INSTRUCTIONS FOR THE TASK: Please write out the material below exactly as given.

-- start of PROVIDED RECORDS --

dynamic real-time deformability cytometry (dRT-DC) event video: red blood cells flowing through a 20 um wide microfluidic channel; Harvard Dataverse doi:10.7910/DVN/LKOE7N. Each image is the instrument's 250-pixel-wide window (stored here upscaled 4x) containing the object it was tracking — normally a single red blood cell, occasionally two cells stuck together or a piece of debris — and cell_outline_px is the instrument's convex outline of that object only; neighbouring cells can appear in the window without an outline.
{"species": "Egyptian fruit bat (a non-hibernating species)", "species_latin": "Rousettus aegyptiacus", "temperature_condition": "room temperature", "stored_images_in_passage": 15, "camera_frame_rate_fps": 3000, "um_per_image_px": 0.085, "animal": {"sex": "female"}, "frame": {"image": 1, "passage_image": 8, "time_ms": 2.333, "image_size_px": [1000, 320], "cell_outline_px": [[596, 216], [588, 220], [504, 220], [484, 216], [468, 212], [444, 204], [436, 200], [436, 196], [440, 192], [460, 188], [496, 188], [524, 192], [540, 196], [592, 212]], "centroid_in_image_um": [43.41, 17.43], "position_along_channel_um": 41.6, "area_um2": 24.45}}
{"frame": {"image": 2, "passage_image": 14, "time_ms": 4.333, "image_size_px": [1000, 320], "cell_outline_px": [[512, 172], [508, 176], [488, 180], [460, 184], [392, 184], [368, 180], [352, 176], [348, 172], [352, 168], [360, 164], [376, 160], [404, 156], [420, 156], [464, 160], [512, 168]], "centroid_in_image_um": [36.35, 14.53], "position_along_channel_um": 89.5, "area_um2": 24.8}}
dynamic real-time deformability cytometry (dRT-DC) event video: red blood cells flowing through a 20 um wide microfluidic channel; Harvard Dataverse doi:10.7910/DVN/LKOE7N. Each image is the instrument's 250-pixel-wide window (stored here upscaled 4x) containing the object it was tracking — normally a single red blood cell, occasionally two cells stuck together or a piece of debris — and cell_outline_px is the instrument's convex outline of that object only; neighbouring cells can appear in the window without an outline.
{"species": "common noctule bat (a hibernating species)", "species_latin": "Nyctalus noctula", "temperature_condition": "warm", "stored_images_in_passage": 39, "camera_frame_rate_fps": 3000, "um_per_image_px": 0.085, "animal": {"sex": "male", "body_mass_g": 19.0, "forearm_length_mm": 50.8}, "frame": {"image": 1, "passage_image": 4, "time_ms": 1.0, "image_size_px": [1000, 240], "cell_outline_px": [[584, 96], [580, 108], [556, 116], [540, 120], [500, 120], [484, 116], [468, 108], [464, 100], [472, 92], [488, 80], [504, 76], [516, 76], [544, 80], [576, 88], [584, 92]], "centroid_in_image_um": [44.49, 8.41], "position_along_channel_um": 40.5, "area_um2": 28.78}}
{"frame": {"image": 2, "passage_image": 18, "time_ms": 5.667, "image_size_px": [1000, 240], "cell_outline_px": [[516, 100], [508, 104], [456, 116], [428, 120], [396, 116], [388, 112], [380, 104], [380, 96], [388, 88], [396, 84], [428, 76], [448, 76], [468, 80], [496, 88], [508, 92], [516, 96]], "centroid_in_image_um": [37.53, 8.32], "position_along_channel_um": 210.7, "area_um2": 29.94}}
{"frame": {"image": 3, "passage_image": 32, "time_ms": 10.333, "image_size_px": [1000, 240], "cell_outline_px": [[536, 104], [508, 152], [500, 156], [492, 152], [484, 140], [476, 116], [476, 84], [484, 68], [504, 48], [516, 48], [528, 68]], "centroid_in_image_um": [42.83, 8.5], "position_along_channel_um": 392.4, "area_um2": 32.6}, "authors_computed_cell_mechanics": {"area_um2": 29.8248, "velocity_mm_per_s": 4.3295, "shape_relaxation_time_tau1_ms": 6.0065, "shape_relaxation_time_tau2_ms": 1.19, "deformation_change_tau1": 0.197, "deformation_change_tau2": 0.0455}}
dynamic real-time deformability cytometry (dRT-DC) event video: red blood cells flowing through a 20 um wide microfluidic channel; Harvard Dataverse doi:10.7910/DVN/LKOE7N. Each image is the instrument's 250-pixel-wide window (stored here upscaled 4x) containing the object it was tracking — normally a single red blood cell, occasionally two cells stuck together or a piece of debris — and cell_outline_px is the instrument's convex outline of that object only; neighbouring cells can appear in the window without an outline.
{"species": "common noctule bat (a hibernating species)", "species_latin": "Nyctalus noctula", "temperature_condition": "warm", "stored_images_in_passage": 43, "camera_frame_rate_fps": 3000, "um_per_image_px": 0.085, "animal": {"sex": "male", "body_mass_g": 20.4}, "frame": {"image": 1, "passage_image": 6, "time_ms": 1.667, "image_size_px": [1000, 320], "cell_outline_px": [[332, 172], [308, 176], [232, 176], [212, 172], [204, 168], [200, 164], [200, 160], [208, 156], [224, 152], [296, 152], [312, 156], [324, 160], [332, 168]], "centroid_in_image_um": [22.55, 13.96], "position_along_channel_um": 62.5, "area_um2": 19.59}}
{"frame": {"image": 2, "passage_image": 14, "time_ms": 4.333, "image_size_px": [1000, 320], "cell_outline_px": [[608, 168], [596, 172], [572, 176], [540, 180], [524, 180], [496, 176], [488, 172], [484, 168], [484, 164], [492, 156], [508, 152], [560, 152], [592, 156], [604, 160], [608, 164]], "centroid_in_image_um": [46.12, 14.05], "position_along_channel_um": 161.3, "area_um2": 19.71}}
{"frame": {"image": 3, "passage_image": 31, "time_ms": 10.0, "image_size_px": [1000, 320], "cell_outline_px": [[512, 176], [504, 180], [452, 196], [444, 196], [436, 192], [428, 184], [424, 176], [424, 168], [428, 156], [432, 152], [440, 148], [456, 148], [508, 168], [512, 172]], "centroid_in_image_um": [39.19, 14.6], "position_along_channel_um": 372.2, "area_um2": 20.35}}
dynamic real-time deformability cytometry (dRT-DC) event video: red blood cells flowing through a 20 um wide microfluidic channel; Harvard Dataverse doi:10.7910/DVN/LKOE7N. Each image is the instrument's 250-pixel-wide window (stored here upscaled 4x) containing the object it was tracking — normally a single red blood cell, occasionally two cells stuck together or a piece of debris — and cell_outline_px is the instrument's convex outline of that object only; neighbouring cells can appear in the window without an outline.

-- end of PROVIDED RECORDS --

SOLUTION:
dynamic real-time deformability cytometry (dRT-DC) event video: red blood cells flowing through a 20 um wide microfluidic channel; Harvard Dataverse doi:10.7910/DVN/LKOE7N. Each image is the instrument's 250-pixel-wide window (stored here upscaled 4x) containing the object it was tracking — normally a single red blood cell, occasionally two cells stuck together or a piece of debris — and cell_outline_px is the instrument's convex outline of that object only; neighbouring cells can appear in the window without an outline.
{"species": "Egyptian fruit bat (a non-hibernating species)", "species_latin": "Rousettus aegyptiacus", "temperature_condition": "room temperature", "stored_images_in_passage": 15, "camera_frame_rate_fps": 3000, "um_per_image_px": 0.085, "animal": {"sex": "female"}, "frame": {"image": 1, "passage_image": 8, "time_ms": 2.333, "image_size_px": [1000, 320], "cell_outline_px": [[596, 216], [588, 220], [504, 220], [484, 216], [468, 212], [444, 204], [436, 200], [436, 196], [440, 192], [460, 188], [496, 188], [524, 192], [540, 196], [592, 212]], "centroid_in_image_um": [43.41, 17.43], "position_along_channel_um": 41.6, "area_um2": 24.45}}
{"frame": {"image": 2, "passage_image": 14, "time_ms": 4.333, "image_size_px": [1000, 320], "cell_outline_px": [[512, 172], [508, 176], [488, 180], [460, 184], [392, 184], [368, 180], [352, 176], [348, 172], [352, 168], [360, 164], [376, 160], [404, 156], [420, 156], [464, 160], [512, 168]], "centroid_in_image_um": [36.35, 14.53], "position_along_channel_um": 89.5, "area_um2": 24.8}}
dynamic real-time deformability cytometry (dRT-DC) event video: red blood cells flowing through a 20 um wide microfluidic channel; Harvard Dataverse doi:10.7910/DVN/LKOE7N. Each image is the instrument's 250-pixel-wide window (stored here upscaled 4x) containing the object it was tracking — normally a single red blood cell, occasionally two cells stuck together or a piece of debris — and cell_outline_px is the instrument's convex outline of that object only; neighbouring cells can appear in the window without an outline.
{"species": "common noctule bat (a hibernating species)", "species_latin": "Nyctalus noctula", "temperature_condition": "warm", "stored_images_in_passage": 39, "camera_frame_rate_fps": 3000, "um_per_image_px": 0.085, "animal": {"sex": "male", "body_mass_g": 19.0, "forearm_length_mm": 50.8}, "frame": {"image": 1, "passage_image": 4, "time_ms": 1.0, "image_size_px": [1000, 240], "cell_outline_px": [[584, 96], [580, 108], [556, 116], [540, 120], [500, 120], [484, 116], [468, 108], [464, 100], [472, 92], [488, 80], [504, 76], [516, 76], [544, 80], [576, 88], [584, 92]], "centroid_in_image_um": [44.49, 8.41], "position_along_channel_um": 40.5, "area_um2": 28.78}}
{"frame": {"image": 2, "passage_image": 18, "time_ms": 5.667, "image_size_px": [1000, 240], "cell_outline_px": [[516, 100], [508, 104], [456, 116], [428, 120], [396, 116], [388, 112], [380, 104], [380, 96], [388, 88], [396, 84], [428, 76], [448, 76], [468, 80], [496, 88], [508, 92], [516, 96]], "centroid_in_image_um": [37.53, 8.32], "position_along_channel_um": 210.7, "area_um2": 29.94}}
{"frame": {"image": 3, "passage_image": 32, "time_ms": 10.333, "image_size_px": [1000, 240], "cell_outline_px": [[536, 104], [508, 152], [500, 156], [492, 152], [484, 140], [476, 116], [476, 84], [484, 68], [504, 48], [516, 48], [528, 68]], "centroid_in_image_um": [42.83, 8.5], "position_along_channel_um": 392.4, "area_um2": 32.6}, "authors_computed_cell_mechanics": {"area_um2": 29.8248, "velocity_mm_per_s": 4.3295, "shape_relaxation_time_tau1_ms": 6.0065, "shape_relaxation_time_tau2_ms": 1.19, "deformation_change_tau1": 0.197, "deformation_change_tau2": 0.0455}}
dynamic real-time deformability cytometry (dRT-DC) event video: red blood cells flowing through a 20 um wide microfluidic channel; Harvard Dataverse doi:10.7910/DVN/LKOE7N. Each image is the instrument's 250-pixel-wide window (stored here upscaled 4x) containing the object it was tracking — normally a single red blood cell, occasionally two cells stuck together or a piece of debris — and cell_outline_px is the instrument's convex outline of that object only; neighbouring cells can appear in the window without an outline.
{"species": "common noctule bat (a hibernating species)", "species_latin": "Nyctalus noctula", "temperature_condition": "warm", "stored_images_in_passage": 43, "camera_frame_rate_fps": 3000, "um_per_image_px": 0.085, "animal": {"sex": "male", "body_mass_g": 20.4}, "frame": {"image": 1, "passage_image": 6, "time_ms": 1.667, "image_size_px": [1000, 320], "cell_outline_px": [[332, 172], [308, 176], [232, 176], [212, 172], [204, 168], [200, 164], [200, 160], [208, 156], [224, 152], [296, 152], [312, 156], [324, 160], [332, 168]], "centroid_in_image_um": [22.55, 13.96], "position_along_channel_um": 62.5, "area_um2": 19.59}}
{"frame": {"image": 2, "passage_image": 14, "time_ms": 4.333, "image_size_px": [1000, 320], "cell_outline_px": [[608, 168], [596, 172], [572, 176], [540, 180], [524, 180], [496, 176], [488, 172], [484, 168], [484, 164], [492, 156], [508, 152], [560, 152], [592, 156], [604, 160], [608, 164]], "centroid_in_image_um": [46.12, 14.05], "position_along_channel_um": 161.3, "area_um2": 19.71}}
{"frame": {"image": 3, "passage_image": 31, "time_ms": 10.0, "image_size_px": [1000, 320], "cell_outline_px": [[512, 176], [504, 180], [452, 196], [444, 196], [436, 192], [428, 184], [424, 176], [424, 168], [428, 156], [432, 152], [440, 148], [456, 148], [508, 168], [512, 172]], "centroid_in_image_um": [39.19, 14.6], "position_along_channel_um": 372.2, "area_um2": 20.35}}
dynamic real-time deformability cytometry (dRT-DC) event video: red blood cells flowing through a 20 um wide microfluidic channel; Harvard Dataverse doi:10.7910/DVN/LKOE7N. Each image is the instrument's 250-pixel-wide window (stored here upscaled 4x) containing the object it was tracking — normally a single red blood cell, occasionally two cells stuck together or a piece of debris — and cell_outline_px is the instrument's convex outline of that object only; neighbouring cells can appear in the window without an outline.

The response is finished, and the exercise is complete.